Activity —
Set the records down again in full, exactly as they are, apart from the images.

Bounding boxes with keypoints
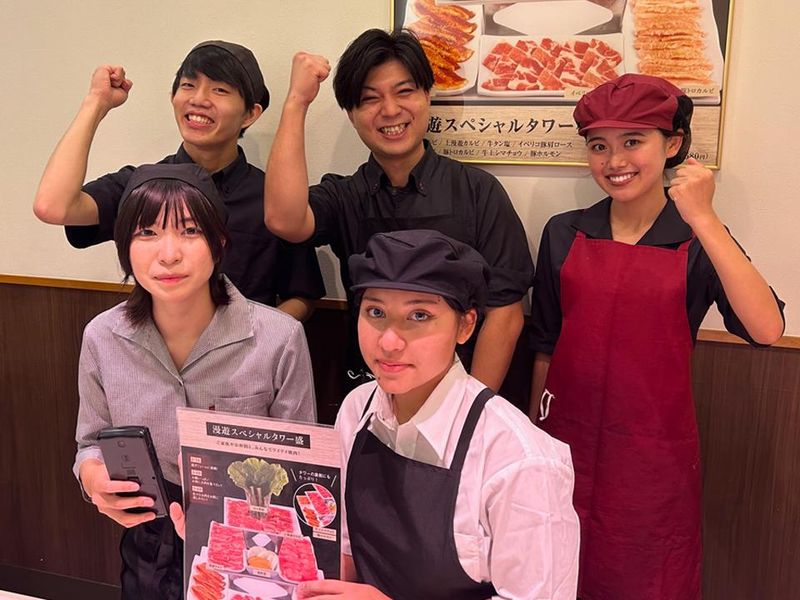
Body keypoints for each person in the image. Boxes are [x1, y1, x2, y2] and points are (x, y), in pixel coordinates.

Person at [528, 74, 786, 600]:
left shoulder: (697, 238)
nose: (614, 160)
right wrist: (534, 438)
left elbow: (766, 329)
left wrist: (704, 217)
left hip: (653, 456)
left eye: (633, 141)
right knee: (555, 570)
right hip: (563, 442)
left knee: (647, 576)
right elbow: (547, 343)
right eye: (599, 146)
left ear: (672, 145)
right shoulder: (563, 231)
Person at [73, 164, 317, 600]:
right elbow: (90, 442)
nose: (168, 254)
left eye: (189, 231)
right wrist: (93, 477)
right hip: (149, 532)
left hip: (249, 540)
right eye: (147, 232)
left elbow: (301, 466)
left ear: (219, 242)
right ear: (125, 246)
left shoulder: (279, 338)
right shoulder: (102, 336)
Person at [297, 230, 579, 600]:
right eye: (375, 312)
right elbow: (347, 548)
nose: (389, 342)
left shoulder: (521, 461)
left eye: (419, 315)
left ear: (466, 326)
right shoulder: (358, 409)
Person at [264, 29, 533, 393]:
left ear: (427, 95)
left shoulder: (478, 191)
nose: (390, 110)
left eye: (404, 92)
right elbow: (284, 220)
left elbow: (505, 314)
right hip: (369, 388)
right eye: (370, 98)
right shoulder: (345, 195)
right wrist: (297, 102)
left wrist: (468, 409)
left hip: (457, 389)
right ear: (351, 114)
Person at [33, 40, 324, 319]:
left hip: (248, 350)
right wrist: (96, 102)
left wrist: (258, 339)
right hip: (154, 348)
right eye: (188, 85)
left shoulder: (274, 198)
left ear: (250, 114)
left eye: (220, 89)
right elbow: (53, 206)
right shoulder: (142, 186)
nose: (198, 99)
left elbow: (301, 295)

Result —
Body keypoints for each person in the image. Boxes are [x1, y1, x2, y2] and points are (x, y), in pixel coordinates.

Person at [528, 74, 786, 600]:
left shoulder: (697, 238)
nose: (614, 160)
right wrist: (534, 438)
left elbow: (766, 329)
left wrist: (704, 217)
left hip: (653, 456)
left eye: (633, 141)
right knee: (555, 570)
right hip: (563, 442)
left knee: (647, 576)
right elbow: (547, 343)
right eye: (599, 146)
left ear: (672, 145)
right shoulder: (563, 231)
Person at [73, 164, 317, 600]:
right elbow: (90, 442)
nose: (168, 254)
left eye: (189, 231)
right wrist: (93, 477)
right hip: (149, 532)
left hip: (249, 540)
right eye: (147, 232)
left elbow: (301, 466)
left ear: (219, 242)
right ear: (125, 246)
left shoulder: (279, 338)
right shoulder: (102, 336)
Person at [297, 230, 579, 600]:
right eye: (375, 312)
right elbow: (347, 548)
nose: (389, 342)
left shoulder: (521, 461)
left eye: (419, 315)
left ear: (466, 326)
right shoulder: (358, 409)
Person at [264, 29, 533, 393]:
left ear: (427, 95)
left shoulder: (478, 191)
nose: (390, 110)
left eye: (404, 92)
right elbow: (284, 220)
left elbow: (505, 314)
right hip: (369, 388)
right eye: (370, 98)
right shoulder: (345, 195)
right wrist: (297, 102)
left wrist: (468, 409)
left hip: (457, 389)
right ear: (351, 114)
Person at [33, 40, 324, 319]:
left hip: (248, 350)
right wrist: (96, 102)
left wrist: (258, 339)
right hip: (154, 348)
right eye: (188, 85)
left shoulder: (274, 198)
left ear: (250, 114)
left eye: (220, 89)
right elbow: (53, 206)
right shoulder: (142, 186)
nose: (198, 99)
left elbow: (301, 295)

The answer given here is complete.